Voir : L.-B. Gillon, La théorie des oppositions et la théologie du péché au XIIIe siècle, Paris, 1937, p. 41-43

869.

«Sane dici potest : peccatum quandoque dicitur privatio debiti finis et nichil est, quandoque est actus malus et aliquid est, sicut tenebre quandoque dicuntur carentia lucis et nichil sunt, quandoque aer obscurus et aliquid sunt.» In. L.-B. Guillon, La théorie des oppositions et la théologie du péché au XIIIe sièlce, Paris, 1937, p. 41.

870.

«Primo autem queritur in quo differant iste diffinitiones. Ad quod dicimus, quod prima data est secundum causam materialem, secunda secundum causam efficientem, tercia secundum causam formalem. Quartam etiam ponit Augustinus in libro de libero arbitrio (II, 20, P. L. 32, 1269) que sumitur secundum causam finalem : peccatum est spreto incommutabili bono rebus mutabilibus adherere.» In. L.-B. Guillon, La théorie des oppositions, op. cit. p. 41.

871.

«Solutio. Malum est quod in anima duplicem habet effectum. Animam viciat sive deformat, item habilitat ad actum malum. Secundum primum effectum opponitur sive contrariatur bono naturali quod corrumpit in anima. Quoad secundum effectum, malum contrariatur virtuti que est habitus habilitans ad contrarium actum. Quia igitur contrarietas sive oppositio maxime attendatur in hiis ratione finis, peccatum simpliciter habet opponi virtuti, secundum quid autem opponitur bono naturali, nec cuique bono nature, sed tantum perfecto quod privat. Unde bono cui inest, malum non opponitur in quantum tale, sed secundum id quod privat, ut patet expresse in cecutiente. Cecutio, ut ita dicam, non habet esse nisi in vidente. Quia in quantum cecutio participat cicitatem, opponitur visui, sed non visui cum quo est, sed perfecto qui erat et quanto magis crescit cecutio, secundum id quod opponitur visui, tanto magis decrescit visus.» In.
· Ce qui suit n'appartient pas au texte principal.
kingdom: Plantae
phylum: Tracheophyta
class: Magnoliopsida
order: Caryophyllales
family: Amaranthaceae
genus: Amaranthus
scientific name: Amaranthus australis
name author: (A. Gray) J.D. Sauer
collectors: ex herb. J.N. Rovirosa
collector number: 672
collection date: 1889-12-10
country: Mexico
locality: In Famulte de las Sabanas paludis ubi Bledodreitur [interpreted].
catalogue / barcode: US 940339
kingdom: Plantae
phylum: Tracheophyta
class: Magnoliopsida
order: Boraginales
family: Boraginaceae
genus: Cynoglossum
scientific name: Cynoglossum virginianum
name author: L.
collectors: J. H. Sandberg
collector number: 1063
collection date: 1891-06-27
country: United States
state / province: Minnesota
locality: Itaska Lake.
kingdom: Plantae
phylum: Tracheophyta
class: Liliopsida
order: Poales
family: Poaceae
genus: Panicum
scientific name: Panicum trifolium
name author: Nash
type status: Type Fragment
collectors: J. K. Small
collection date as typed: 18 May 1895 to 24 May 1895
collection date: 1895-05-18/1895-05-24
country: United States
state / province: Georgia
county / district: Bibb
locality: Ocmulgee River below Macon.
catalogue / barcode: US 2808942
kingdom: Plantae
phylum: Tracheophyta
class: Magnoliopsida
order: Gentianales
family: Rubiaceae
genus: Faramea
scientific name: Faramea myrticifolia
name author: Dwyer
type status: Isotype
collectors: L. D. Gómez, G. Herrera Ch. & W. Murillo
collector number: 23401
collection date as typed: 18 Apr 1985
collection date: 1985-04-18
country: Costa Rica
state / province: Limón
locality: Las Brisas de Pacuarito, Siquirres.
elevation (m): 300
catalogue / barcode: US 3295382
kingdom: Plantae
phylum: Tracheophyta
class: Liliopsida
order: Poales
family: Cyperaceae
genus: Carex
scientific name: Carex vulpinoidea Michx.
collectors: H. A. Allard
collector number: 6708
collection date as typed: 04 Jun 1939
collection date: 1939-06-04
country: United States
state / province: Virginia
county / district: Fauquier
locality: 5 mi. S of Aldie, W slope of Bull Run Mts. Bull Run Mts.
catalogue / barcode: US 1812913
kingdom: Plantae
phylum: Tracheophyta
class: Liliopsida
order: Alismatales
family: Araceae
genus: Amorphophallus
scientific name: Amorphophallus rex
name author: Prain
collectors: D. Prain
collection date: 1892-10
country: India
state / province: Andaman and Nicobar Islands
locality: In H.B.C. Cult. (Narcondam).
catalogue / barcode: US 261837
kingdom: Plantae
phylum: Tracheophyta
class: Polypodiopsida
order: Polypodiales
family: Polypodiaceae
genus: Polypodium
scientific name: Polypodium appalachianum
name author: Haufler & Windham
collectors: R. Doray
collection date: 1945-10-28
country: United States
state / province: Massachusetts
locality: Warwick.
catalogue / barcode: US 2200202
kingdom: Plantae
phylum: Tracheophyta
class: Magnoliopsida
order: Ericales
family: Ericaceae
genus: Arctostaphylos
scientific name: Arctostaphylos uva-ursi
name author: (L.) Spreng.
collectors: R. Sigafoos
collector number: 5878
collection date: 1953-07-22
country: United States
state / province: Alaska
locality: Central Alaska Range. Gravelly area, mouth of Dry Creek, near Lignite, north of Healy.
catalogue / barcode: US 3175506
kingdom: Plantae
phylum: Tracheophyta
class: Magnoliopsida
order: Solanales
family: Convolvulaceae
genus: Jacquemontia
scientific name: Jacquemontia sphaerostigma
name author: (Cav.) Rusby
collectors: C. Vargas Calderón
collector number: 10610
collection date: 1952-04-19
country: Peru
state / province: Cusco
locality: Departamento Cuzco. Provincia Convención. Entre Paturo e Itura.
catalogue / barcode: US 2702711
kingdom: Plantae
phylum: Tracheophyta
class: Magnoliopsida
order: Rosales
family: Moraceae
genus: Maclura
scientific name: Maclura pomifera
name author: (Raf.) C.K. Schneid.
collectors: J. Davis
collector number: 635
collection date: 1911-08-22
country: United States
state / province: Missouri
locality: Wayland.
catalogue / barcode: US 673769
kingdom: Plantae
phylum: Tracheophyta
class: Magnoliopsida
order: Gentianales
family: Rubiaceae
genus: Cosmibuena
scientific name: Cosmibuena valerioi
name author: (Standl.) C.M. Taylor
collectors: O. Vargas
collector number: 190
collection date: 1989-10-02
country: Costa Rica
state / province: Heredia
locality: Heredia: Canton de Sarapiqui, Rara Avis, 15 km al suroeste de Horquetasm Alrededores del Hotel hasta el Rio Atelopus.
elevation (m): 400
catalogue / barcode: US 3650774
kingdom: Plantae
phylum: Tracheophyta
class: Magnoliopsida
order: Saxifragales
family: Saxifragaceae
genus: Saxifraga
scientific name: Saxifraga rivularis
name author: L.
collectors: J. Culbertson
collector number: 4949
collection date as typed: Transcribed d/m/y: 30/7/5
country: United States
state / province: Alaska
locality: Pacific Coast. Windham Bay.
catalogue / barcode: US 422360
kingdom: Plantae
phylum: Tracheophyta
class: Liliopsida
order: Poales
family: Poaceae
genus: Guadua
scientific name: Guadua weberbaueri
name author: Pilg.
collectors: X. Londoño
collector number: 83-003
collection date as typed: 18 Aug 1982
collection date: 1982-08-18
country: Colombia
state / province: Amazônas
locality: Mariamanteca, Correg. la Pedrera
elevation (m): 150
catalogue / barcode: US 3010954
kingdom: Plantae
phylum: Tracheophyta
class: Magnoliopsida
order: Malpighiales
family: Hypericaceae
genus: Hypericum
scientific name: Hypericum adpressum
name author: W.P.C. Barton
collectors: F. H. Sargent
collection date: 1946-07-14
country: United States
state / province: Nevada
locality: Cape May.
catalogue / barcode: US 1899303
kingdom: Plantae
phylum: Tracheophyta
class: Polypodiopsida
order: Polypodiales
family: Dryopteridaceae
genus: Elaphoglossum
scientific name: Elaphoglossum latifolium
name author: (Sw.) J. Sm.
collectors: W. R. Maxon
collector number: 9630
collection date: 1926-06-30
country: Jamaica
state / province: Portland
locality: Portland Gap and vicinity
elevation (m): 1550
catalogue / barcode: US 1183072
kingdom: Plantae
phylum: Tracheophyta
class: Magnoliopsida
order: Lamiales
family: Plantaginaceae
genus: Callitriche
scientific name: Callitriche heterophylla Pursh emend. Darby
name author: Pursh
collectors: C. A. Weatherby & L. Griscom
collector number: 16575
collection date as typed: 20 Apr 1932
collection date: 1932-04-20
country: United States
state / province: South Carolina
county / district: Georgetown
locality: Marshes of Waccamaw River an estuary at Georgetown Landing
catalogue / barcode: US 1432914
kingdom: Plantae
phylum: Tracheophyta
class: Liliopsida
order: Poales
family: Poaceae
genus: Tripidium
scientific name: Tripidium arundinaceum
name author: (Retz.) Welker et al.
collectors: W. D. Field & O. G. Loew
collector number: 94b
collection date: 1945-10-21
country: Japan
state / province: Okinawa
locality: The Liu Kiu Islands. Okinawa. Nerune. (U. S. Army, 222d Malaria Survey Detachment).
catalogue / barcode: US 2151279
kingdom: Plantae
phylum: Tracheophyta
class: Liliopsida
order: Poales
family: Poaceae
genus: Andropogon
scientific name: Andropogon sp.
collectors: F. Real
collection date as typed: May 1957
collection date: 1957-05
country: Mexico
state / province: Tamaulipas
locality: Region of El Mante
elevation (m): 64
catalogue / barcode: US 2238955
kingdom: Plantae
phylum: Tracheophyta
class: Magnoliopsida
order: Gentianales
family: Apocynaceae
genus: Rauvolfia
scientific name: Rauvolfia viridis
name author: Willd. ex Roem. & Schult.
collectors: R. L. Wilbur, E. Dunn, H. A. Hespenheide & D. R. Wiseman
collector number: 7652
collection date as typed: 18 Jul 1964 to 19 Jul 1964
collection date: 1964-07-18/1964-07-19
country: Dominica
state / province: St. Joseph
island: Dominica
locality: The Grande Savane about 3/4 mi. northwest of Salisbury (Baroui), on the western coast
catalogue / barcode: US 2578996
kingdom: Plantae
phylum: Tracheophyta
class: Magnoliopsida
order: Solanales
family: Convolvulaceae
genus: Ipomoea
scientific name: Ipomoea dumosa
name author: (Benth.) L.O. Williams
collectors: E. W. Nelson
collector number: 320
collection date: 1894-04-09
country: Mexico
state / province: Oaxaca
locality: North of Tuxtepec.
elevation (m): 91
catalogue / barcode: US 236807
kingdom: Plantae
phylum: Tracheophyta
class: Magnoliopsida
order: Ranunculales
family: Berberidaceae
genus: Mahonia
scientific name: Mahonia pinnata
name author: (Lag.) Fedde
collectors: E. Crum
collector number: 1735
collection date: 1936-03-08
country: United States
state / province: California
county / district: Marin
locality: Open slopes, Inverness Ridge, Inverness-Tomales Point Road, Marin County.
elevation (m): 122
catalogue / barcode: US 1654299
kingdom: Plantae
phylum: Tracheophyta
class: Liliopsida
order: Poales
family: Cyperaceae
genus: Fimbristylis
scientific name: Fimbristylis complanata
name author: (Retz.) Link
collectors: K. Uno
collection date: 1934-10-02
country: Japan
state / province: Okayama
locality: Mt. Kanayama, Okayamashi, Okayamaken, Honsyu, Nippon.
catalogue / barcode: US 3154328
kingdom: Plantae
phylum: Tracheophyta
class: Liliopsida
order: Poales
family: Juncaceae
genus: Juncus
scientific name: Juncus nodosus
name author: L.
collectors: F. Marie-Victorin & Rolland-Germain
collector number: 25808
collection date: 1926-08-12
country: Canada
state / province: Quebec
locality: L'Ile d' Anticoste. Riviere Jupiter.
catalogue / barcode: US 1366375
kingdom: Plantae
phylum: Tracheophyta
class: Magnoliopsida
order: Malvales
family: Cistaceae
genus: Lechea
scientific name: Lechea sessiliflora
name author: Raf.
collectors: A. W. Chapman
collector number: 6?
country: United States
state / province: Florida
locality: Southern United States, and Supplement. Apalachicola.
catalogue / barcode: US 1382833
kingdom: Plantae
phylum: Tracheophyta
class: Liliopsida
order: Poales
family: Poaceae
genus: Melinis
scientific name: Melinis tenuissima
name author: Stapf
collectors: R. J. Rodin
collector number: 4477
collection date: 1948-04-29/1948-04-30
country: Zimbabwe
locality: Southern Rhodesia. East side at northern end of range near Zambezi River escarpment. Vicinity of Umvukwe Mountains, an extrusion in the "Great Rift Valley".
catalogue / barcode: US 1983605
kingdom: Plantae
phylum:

L.-B. Gillon, La théorie des oppositions, op. cit. p. 42-43.

872.

Op. cit. p. 43.

873.

L’idée que le péché s’oppose au bien moral et à la grâce sera adoptée, entre autres, par Alexandre de Halès et par Guillaume de Durham (L.-B. Gillon, La théorie des oppositions et la théologie du péché au XIIIe siècle, Paris, 1937, p. 73).

874.

O. Lottin, Psychologie, op. cit. t. IV. p. 275.